We know for certain that the government will need to borrow in the future to pay Social Security benefits. Why not just borrow it all now and buy the future recipients annuities? After all, rates are at historic lows.
Sebastian H
Nov 17 2014 at 1:53pm
“We know for certain that the government will need to borrow in the future to pay Social Security benefits. Why not just borrow it all now and buy the future recipients annuities? After all, rates are at historic lows.”
This falls into a fallacy that I don’t know the name of. I’ll call it the Wall Street fallacy. Financial ‘investments’ are ultimately not investments in the same sense as creating an ongoing business concern, building a structure, or even trading a commodity. Wall Street likes to talk about financial investments as if they were precisely the same as other investments but they aren’t. It doesn’t make sense for a government like the US federal government to make ‘financial investments’ a priority over other investments because all financial investments ultimately depend on the success of the other investments. Why should the US government pay into the middle man?

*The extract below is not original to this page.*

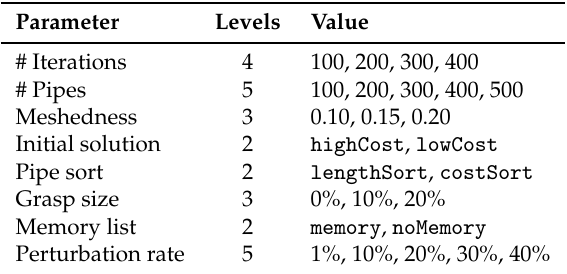
Table 2. Parameters and their tested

The financial sector does real and important things in getting ‘real’ investments off the ground. But there is something wrong in treating financial investments precisely the same way as ‘real’ investments. There is probably something wrong with the way that the economy is functioning that the financial sector keeps growing compared to the (I don’t even know what to call it, ‘productive’ sounds very judgmental) rest of the economy.

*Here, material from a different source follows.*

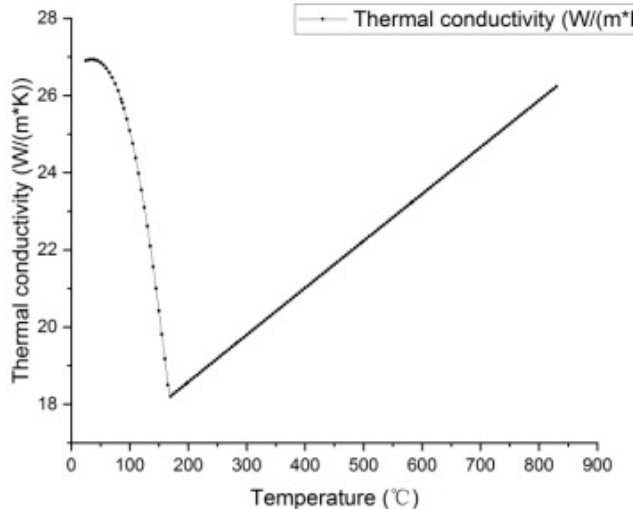
Figure 6. Cooling curve of node 1.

I’m not nearly enough of an economist to know what the problem in analysis is. But I’m fairly certain that there is a locus of problem analysis there.
maynardGkeynes
Nov 17 2014 at 5:50pm
@Sebastian: One fallacy that strikes me is that current rates internalize the likelihood of both higher rates and lower rates in the future, and that it’s therefore impossible to declare that we are now at historic low rates. If we could, rates would instantly go higher.
Ray Lopez
Nov 17 2014 at 11:21pm
@maynardGkeynes – I think that’s right. It’s like stock market prices, which change when large buy/sell orders appear. When and if governments decide to start borrowing money for infrastructure, the rates will change and go higher. Another good chart to show low rates is here: http://www.economicshelp.org/blog/1485/interest-rates/historical-real-interest-rate/
myb6
Nov 18 2014 at 5:08pm
Scott you have a good point that low interest rates might just reflect a low need for investment. But there are a couple links in the chain from low-interest-rates to low-expected-returns-for-individual-public-investment-projects. Each link weakens the argument.
In other words, if indeed low interest rates are a price merely reflecting the market’s perfectly rational reduced-expectations for the value of potential investments, those reduced-expectations still might be a smaller effect than the cost-reduction from the lower-rate.
Another interpretation, from a rational-market viewpoint: flight-to-safety is merely the market screaming for public investments. Like any firm, it would make sense for the corporate public to do its borrowing when the market is approving of the timing. I do wish our public institutions would do more project-specific borrowing, to keep the expectations for the project honest, but maybe that’s a rational response to transaction costs and low liquidity.